Quem já passou por transfusão de sangue antes de 1992 e sofre de fadiga, cansaço, astenia e/ou mal-estar, deve fazer o exame sorológico para Hepatite C. O alerta foi dado na sessão da ANM de 26 de setembro, pelo Dr. Carlos Eduardo Brandão Mello, professor da Universidade Federal do Estado do Rio de Janeiro (UNIRIO) e da Universidade Federal do Rio de Janeiro (UFRJ). Antes desta data, não era feita a triagem para a doença nos bancos de sangue e, como o vírus pode permanecer latente no organismo por muitos anos, é estimado que cerca de três milhões de brasileiros estejam infectados.

Apesar de evoluir de forma lenta e, muitas vezes, assintomática, a infecção por hepatite C (junto com o alcoolismo) está entre as principais causadoras de cirrose hepática e câncer de fígado, sendo a principal responsável pelas indicações de transplante hepático. O Dr. Brandão explicou que cerca de 20% dos casos se curam espontaneamente e 80% evoluem para uma doença crônica. O diagnóstico é sorológico, mas em seguida deve ser avaliado o grau de fibrose do fígado, por meio de biópsia, ou por um novo aparelho de diagnóstico por imagem, chamado Fibroscan, que é bastante sensível.
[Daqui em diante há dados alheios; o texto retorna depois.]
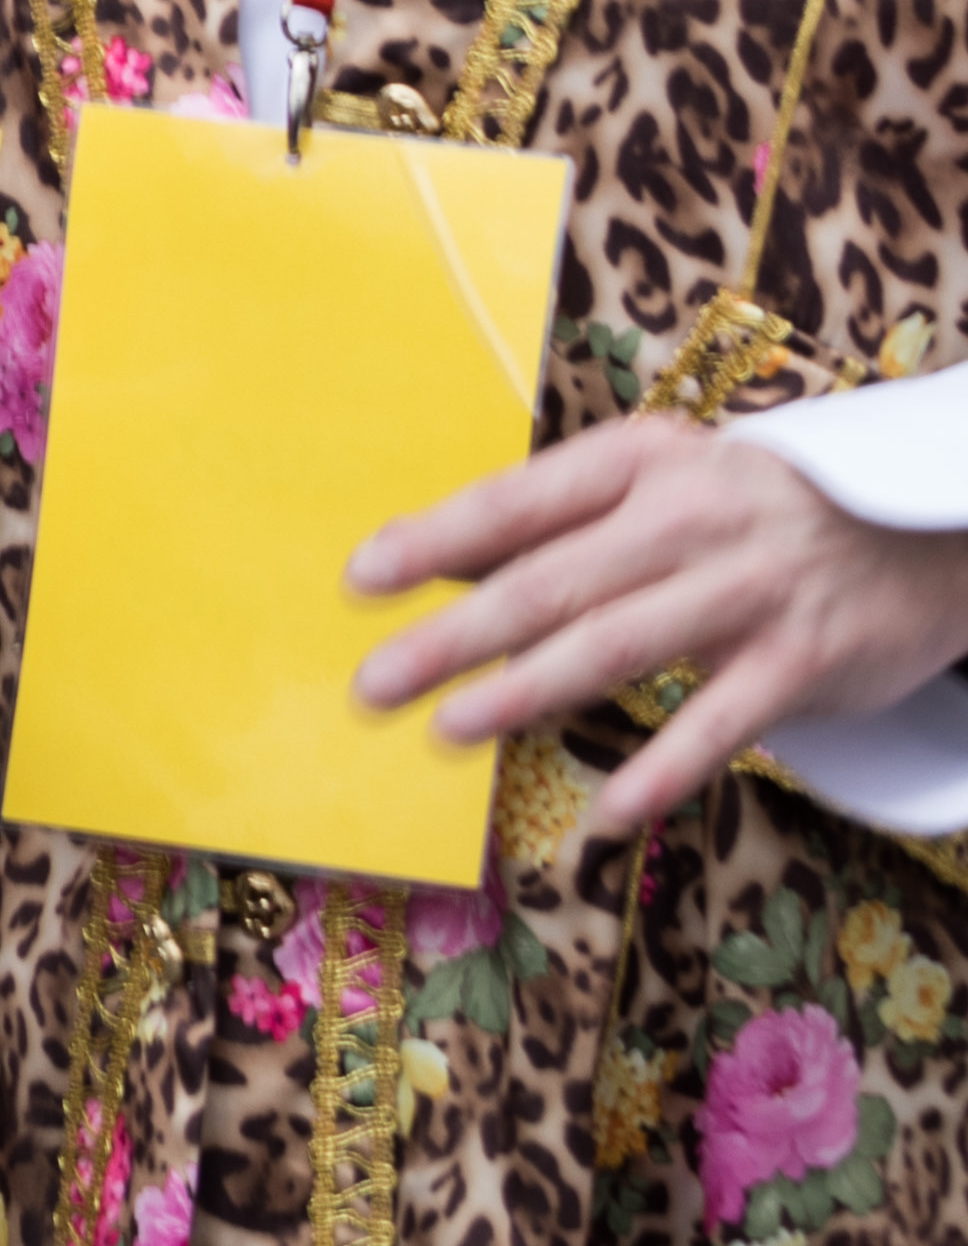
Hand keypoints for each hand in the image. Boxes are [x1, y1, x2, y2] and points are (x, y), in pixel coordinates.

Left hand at [349, 409, 967, 839]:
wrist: (925, 532)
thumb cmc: (748, 511)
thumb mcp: (660, 484)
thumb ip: (562, 523)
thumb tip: (435, 568)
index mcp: (640, 460)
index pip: (516, 501)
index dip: (434, 540)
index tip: (361, 580)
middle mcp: (690, 515)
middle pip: (549, 583)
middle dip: (452, 637)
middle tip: (376, 683)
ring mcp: (749, 589)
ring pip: (616, 647)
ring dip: (525, 693)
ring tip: (451, 728)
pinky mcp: (803, 661)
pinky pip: (717, 725)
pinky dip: (660, 770)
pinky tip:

O tratamento para a Hepatite C teve grande avanço nos últimos anos, mas ainda é feito com o Interferon (em associação a outras drogas). “O ideal seria conseguirmos chegar a uma fórmula sem Interferon, pois ele tem efeitos colaterais como anemia e surtos psicóticos, sendo contraindicado a pacientes que sofrem de depressão.”, explicou. Além disso, também existe uma fração de pacientes que não responde ao tratamento. Por isso, existem inúmeros grupos de pesquisa em todo o mundo que buscam por novas alternativas no combate à doença. Uma aposta do Dr. Brandão é na nova droga Sofosbuvir, que ainda está sendo estudada, mas que parece obter 100% de cura, mesmo sem uso do Interferon.